Director: Anthony Maras.
Writers: Anthony Maras, John Collee.
Cast: Dev Patel, Armie Hammer, Nazanin Boniadi, Anupam Kher.
Australian director Anthony Maras makes his feature debut with this harrowing account of the guests and staff trapped inside the Taj Mahal Palace Hotel during the 2008 Mumbai terrorist attacks. It looks like United 93 or any other number of well-done docudramas about horrific events. Hopefully it will focus on the heroism of ordinary people and not try to sensationalize anything.

Transit.
Director: Christian Petzold.
Writer: Christian Petzold.
Cast: Franz Rogowski, Paula Beer, Godehard Giese, Lilien Batman.
Christian Petzold made one of the best films of the decade in Phoenix, a post-World War II thriller about identity, greed and marriage, with one of the greatest endings of all time. That’s a pretty high bar to clear with Transit, about a refugee (Franz Rogowski) who assumes the identity of a writer who committed suicide. Will he be found out? Will he become too obsessed with his new persona? Only Petzold has the unsettling answers.

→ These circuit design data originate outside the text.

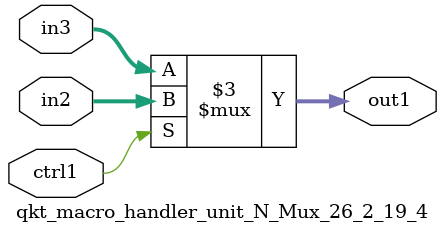
<source format=v>

`timescale 1ps / 1ps


module qkt_macro_handler_unit_N_Mux_26_2_19_4( in3, in2, ctrl1, out1 );

    input [25:0] in3;
    input [25:0] in2;
    input ctrl1;
    output [25:0] out1;
    reg [25:0] out1;

    
    // rtl_process:qkt_macro_handler_unit_N_Mux_26_2_19_4/qkt_macro_handler_unit_N_Mux_26_2_19_4_thread_1
    always @*
      begin : qkt_macro_handler_unit_N_Mux_26_2_19_4_thread_1
        case (ctrl1) 
          1'b1: 
            begin
              out1 = in2;
            end
          default: 
            begin
              out1 = in3;
            end
        endcase
      end

endmodule



</source>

Repertory Screening Best Bets.

Audition.
Director: Takashi Miike.
Writer: Daisuke Tengan.
Cast: Ryo Ishibashi, Eihi Shiina, Tetsu Sawaki, Jun Kunimura.
Playing At: Inwood Theatre.
Showing: Friday, March 1; Saturday, March 2.
One of the first movies that opened me up to international horror, this Japanese film is one of the most profoundly upsetting things I’ve ever seen. In fact, don’t even watch the above trailer, which gives away some of the film’s best surprises and horrifying moments. Basically, this isn’t even a horror movie for its first half; it’s an extremely sad drama about a widower (Eihi Shiina) who holds auditions for a film but is really there to find a new wife. He picks the beautiful Asami (Eihi Shiina), who, well, isn’t exactly what she seems.

The Matrix.
Directors: The Wachowskis.
Writers: The Wachowskis.
Cast: Keanu Reeves, Laurence Fishburne, Carrie-Anne Moss, Hugo Weaving.
Playing At: Alamo Drafthouse Las Colinas.
Showing: Monday, March 4.
It’s hard to believe the Wachowskis’ sci-fi masterpiece is already 20 years old. The film has taken on unintended meaning both positive (for the trans community) and negative (alt-right assholes have co-opted the term “red pilling”), but it’s still one of the most impressive action movies ever made, even if everyone has ripped it off by now, and the sequels were disappointing. The film will make its way to other Alamo Drafthouses in the area throughout the month. Check the website for dates and showtimes.

The Quiet Man.
Director: John Ford.
Writer: Frank S. Nugent.
Cast: John Wayne, Maureen O’Hara, Barry Fitzgerald, Victor McLaglen.
Playing At: Plaza Theatre.
Showing: Friday, March 15.
One of the four films John Ford one Best Director for is this romantic comedy about a boxer (John Wayne) who returns to Ireland to enjoy his retirement. He falls in love with Mary Kate (Maureen O’Hara), but her brother (Victor McLaglen) stands in the way of their marriage. Even if you’ve never seen this movie, you’ve at least seen its famous kiss replicated in E.T. Even better? This screening is free.

Selena.
Director: Gregory Nava.
Writer: Gregory Nava.
Cast: Jennifer Lopez, Edward James Olmos, Jon Seda, Jacob Vargas.
Playing At: Texas Theatre.
Showing: Saturday, March 30.
I’m typically against biopics of musicians, including the recent Bohemian Rhapsody. But there’s just something about Selena that I love. I won’t deny that part of it is Selena’s status as a Texas icon, but it’s also exceptionally well-made and features great performances from Jennifer Lopez and Edward James Olmos. And you try not to hear up when you hear “Dreaming of You” at the end, knowing Selena had 50 more years of great music to record! Nava’s prior film, Mi Familia, which also stars Lopez and Olmos, plays at the Texas Theatre earlier that day, as part of their Cine Mexicano series.